J'ouvre le blister ou plutôt j'essaie d'ouvrir cette infamie en plastique qui résiste à tous les outils contondants dont je dispose et miracle, mes dents sont entières et je ne me suis pas coupé un doigt avec le couteau de boucher qui dans un essai ultime fut très efficace.
Pochette assez jolie avec un arbre en premier plan et une ville au fond, certainement des photos retravaillées avec les logiciels actuels pour rendre l'effet d'un dessin. Au dos de l'album, je lit la liste des titres dont une grosse partie est logiquement en hébreu. La caractéristique world ne s'acoquine t'elle pas facilement à un folklore revisité dans laquelle le mot jazz n'est là que pour intellectualiser l'ensemble ? J'ai un peu peur...
Je met la galette dans mon nouveau lecteur de cd car l'ancien avait décidé du jour au lendemain sans préavis de faire grève avec un bruit de claquements en guise de revendications et je laisse défiler les titres.
Mes craintes furent dissipées dès les premières minutes d'écoute: des thèmes, de l'improvisation de qualité, des arrangements, tout est là. Du jazz en version originale.
Le leader Yuval Amihai est à la guitare, la composition et l'arrangement, la section rythmique se compose de Gautier Garrigue à la batterie et Olivier Degabriele à la contrebasse. On retrouve aux saxophones Etienne Bouyer (critique album Oxymore ici) et Damien Fleau.
L'ensemble est très homogène et les musiciens de très bon niveau. Aucun des instrumentiste ne tire la couverture et le leader Yuval Amihai ne se met jamais en avant, il ne prend pas systématiquement les soli, l'exposition des thèmes est faite avec un son ouvert et brillant sans saturation.
Yuval Amihai Ensemble commence avec le dansant Rikud La Shalom, le ton est donné: des arrangements de cuivres ciselés, un thème travaillé mais simple à retenir, des virtuoses aux chorus.
Après Kmo Yam et Aller Simple dont le solo de ténor me rappelle le son soufflé de Rollins sur A Night Has A Thousand Eyes, vient mon morceau préféré: Kadimuchka avec un solo parfait de sax soprano soutenu par une section rythmique effervescente.

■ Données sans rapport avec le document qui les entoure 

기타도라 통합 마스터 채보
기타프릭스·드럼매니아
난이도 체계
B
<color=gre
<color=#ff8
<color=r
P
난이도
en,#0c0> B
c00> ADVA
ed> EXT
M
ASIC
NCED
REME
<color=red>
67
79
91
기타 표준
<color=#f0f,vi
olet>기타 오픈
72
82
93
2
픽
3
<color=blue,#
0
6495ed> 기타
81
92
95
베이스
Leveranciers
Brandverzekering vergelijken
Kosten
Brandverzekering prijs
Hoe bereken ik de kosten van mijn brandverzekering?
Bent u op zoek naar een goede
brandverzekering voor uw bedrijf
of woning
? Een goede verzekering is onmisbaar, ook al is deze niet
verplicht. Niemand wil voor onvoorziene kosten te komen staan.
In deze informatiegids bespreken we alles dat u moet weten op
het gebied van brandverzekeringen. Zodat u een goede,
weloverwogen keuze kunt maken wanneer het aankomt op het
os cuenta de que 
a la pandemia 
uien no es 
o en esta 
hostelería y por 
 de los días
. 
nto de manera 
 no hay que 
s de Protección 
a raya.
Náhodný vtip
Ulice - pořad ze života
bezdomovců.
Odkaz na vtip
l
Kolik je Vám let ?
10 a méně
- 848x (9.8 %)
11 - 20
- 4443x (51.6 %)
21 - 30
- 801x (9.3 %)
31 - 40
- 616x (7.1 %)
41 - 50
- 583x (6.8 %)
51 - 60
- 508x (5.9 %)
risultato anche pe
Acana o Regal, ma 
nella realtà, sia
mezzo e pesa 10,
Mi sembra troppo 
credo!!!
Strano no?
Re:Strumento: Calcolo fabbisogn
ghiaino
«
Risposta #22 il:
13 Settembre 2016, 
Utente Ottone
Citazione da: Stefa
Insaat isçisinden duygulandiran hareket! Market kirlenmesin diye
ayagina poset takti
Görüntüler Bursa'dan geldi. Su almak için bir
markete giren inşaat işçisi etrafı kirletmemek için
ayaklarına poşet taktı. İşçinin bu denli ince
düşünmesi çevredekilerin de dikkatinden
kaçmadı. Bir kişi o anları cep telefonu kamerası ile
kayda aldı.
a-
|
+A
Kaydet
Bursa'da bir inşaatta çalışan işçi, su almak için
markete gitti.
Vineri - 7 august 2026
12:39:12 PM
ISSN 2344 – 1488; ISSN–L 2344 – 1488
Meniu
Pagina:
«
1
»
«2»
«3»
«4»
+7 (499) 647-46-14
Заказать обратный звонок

A ne manquer sous aucun prétexte.
Cher Mr Wiesel met en avant le travail d'harmonie du guitariste, il utilise 2 sopranos en même temps sur des accords dissonants ce qui est plus qu'aventureux en terme de justesse. Mais comme le scandent des personnalités pour une grande marque de cosmétique: "vous le valez bien" car sans les qualités techniques du duo de saxophonistes, le morceau aurait pu se transformer rapidement en concert de klaxons en rûte majeur...

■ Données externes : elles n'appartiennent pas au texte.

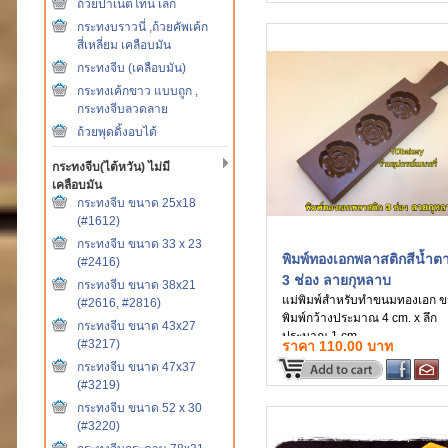
ถ้วยปาเน็ตโทน เล็ก
องศาเซลเซียส
กระทงบราวนี่ ,ถ้วยคัพเค้ก
สี่เหลี่ยม เคลือบมัน
กระทงจีบ (เคลือบมัน)
กระทงเค้กขาว แบบถูก ,
กระทงจีบลวดลาย
ถ้วยพุดดิ้งอบได้
กระทงจีบ(ไต้หวัน) ไม่มี
เคลือบมัน
กระทงจีบ ขนาด 25x18
(#1612)
กระทงจีบ ขนาด 33 x 23
พิมพ์ทองเอกพลาสติกสีน้ำต
(#2416)
3 ช่อง ลายกุหลาบ
กระทงจีบ ขนาด 38x21
แม่พิมพ์สำหรับทำขนมทองเอก 
(#2616, #2816)
พิมพ์กว้างประมาณ 4 cm. x ลึก
กระทงจีบ ขนาด 43x27
ประมาณ 1 cm.
(#3217)
ราคา 110.00 บาท
กระทงจีบ ขนาด 47x37
(#3219)
กระทงจีบ ขนาด 52 x 30
(#3220)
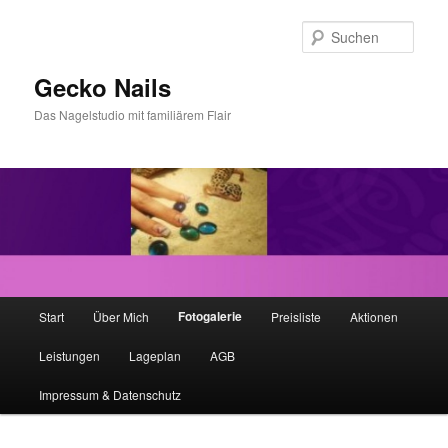
Zum
Inhalt
Such
wechseln
Gecko Nails
Das Nagelstudio mit familiärem Flair
H
Fotogalerie
Start
Über Mich
Preisliste
Aktionen
a
u
Leistungen
Lageplan
AGB
p
t
Impressum & Datenschutz
m
e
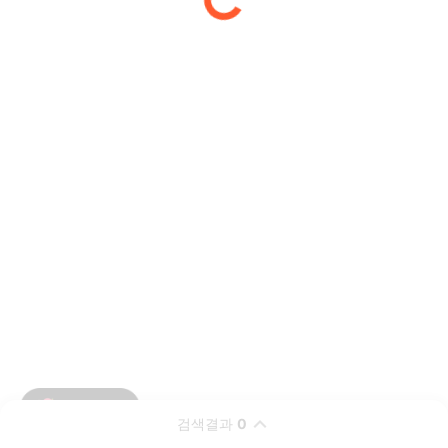
검색결과
0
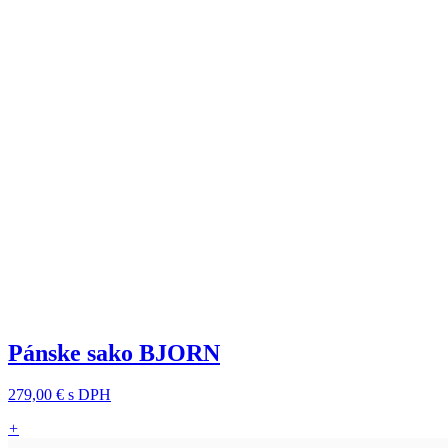
Pánske sako BJORN
279,00 €
s DPH
+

Ma Avareh résonne comme un traditionnel arrangé pour laisser libre court aux improvisations des musiciens. Je serai curieux d'ailleurs de savoir s'il s'agit d'un traditionnel, n'hésitez pas à commenter...
Après Aviv dans lequel le guitariste fait à mon avis son meilleur solo et Shmuel, Yuval Amihai Ensemble se termine par Retour. Ce titre plus calme monte progressivement en puissance jusqu'à la reprise de la mélodie par le sax soprano et finit sur le son velouté de la guitare.
Il se dégage de ce premier album un sentiment d'humilité, d'apaisement, Yuval Amihai ne nous impose pas sa culture mais transmet son histoire avec passion. Le vécu et la technique du compositeur sont au service de la musique.
En 1997 j'avais éprouvé les mêmes sensations en écoutant un jeune trompettiste assez peu connu en France, c'était Roy Hargrove et son album Habana. Souhaitons à Amihai de connaître les mêmes succès que le talentueux trompettiste.